Housing – Will we see increased house building and a move to address the problem of intergenerational shifts in homeownership? This may be unlikely, for both practical and political reasons but there is an increasing danger of indebted middle-class entrants to the labour market finding cold comfort from this area of policymaking. The new government will have to balance being the representative of existing owners keen to maintain or build their own equity (not least to help their children have any chance of entering ownership) and representing the needs of renters desperate to escape a shoddy and predatory rental sector run for the benefit of landlords who are, in many cases, themselves homeowners. Can this continue? Unfortunately yes. Alongside this an almost stationary public housing programme and the now haunting refrain of a promise to look at a right to buy for housing association tenants will focus the attention of housing professionals and anyone interested in how to deal with housing need. NIMBYs will continue to scupper new developments, whatever their tenure, under the localism agenda. None of this bodes well and could form the focal point of a more explosive social politics in cities like London where housing stress is an all-encompassing concern, even for those on very high incomes.
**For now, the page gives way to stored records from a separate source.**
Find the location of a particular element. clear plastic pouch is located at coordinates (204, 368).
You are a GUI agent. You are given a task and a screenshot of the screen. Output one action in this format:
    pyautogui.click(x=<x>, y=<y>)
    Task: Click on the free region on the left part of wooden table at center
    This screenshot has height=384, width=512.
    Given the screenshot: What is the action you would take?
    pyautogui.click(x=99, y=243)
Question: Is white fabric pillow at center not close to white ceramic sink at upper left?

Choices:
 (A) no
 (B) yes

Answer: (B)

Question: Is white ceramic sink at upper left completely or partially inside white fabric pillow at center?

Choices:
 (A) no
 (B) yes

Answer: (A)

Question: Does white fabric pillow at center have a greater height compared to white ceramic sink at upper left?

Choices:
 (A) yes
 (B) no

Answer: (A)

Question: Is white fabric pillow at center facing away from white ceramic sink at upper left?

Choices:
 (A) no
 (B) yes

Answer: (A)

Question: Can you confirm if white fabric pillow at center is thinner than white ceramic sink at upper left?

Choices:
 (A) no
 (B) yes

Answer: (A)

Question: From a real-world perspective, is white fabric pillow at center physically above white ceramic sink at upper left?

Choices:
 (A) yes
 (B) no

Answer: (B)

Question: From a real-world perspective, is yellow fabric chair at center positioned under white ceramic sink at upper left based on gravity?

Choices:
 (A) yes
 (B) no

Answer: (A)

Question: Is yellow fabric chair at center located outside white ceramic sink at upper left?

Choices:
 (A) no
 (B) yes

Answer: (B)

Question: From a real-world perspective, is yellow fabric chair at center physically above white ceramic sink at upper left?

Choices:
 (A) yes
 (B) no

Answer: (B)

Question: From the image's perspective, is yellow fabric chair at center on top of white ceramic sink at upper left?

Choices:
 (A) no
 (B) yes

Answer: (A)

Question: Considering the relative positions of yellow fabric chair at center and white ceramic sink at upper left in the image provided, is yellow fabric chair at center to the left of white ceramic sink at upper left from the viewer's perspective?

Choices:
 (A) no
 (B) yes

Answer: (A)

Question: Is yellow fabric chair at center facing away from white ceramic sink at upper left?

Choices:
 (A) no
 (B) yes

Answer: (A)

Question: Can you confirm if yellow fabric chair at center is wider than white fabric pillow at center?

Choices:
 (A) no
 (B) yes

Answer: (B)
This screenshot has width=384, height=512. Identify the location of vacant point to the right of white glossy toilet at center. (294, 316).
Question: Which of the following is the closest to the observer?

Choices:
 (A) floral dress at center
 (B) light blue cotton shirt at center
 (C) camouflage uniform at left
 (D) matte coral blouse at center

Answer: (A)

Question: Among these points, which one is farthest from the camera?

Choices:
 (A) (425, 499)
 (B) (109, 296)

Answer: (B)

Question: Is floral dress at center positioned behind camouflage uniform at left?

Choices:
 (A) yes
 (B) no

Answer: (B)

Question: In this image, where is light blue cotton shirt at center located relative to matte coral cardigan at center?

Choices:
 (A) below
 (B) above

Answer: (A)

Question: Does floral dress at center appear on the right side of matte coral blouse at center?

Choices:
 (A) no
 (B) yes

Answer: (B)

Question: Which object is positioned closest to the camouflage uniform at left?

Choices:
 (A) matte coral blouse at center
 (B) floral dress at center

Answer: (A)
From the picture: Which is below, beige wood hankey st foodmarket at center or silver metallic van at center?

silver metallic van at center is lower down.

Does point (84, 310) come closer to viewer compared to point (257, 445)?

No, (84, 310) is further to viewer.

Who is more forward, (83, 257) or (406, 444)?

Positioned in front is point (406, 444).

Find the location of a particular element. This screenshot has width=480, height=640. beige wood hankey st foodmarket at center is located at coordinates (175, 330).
Spatial divisions and inequality – The previous coalition played hard to a crowd who masochistically believed that austerity was the necessary goal of government, while privileging those who were already immune from the impact of the global financial crisis. It never seemed that there were enough, and clear enough, voices saying why this was wrong in principle and in practice. This is a rich country and in many of the ‘leafy’ constituencies that have been buoyed-up by those espousing a story of necessary pain there has been very little pain for they themselves. This kind of politics is unlikely to be tolerated without anger or protest by those who felt that Labour wasn’t strong enough in its proposals to redress inequalities and those who felt that politics (rather than political action and debate) was unlikely to do anything to change what seemed a very broken society. The spatial consequences of likely policies around tax, contracting-out, health, education, policing and crime and housing will fall heaviest on those least likely to be cared about by a newly confident administration. The traction of popular understandings of inequality, austerity and class-based revenge will however likely increase and we can expect a real anger and energy to debates about the way that the poor, precarious and vulnerable have been ignored. The longer-term emergence of a new group of precarious, damaged, stressed, futureless and the angry (and risks for a renewed rise in crime) will seem unlikely to puncture the bubble of ongoing affluence. For those in the middle, despite worries about their children’s prospects, life under the stewardship of those looking out for them will likely continue to feel like a rather cosy John Lewis advert – saccharine but also filled with nostalgia for a safer and homelier world.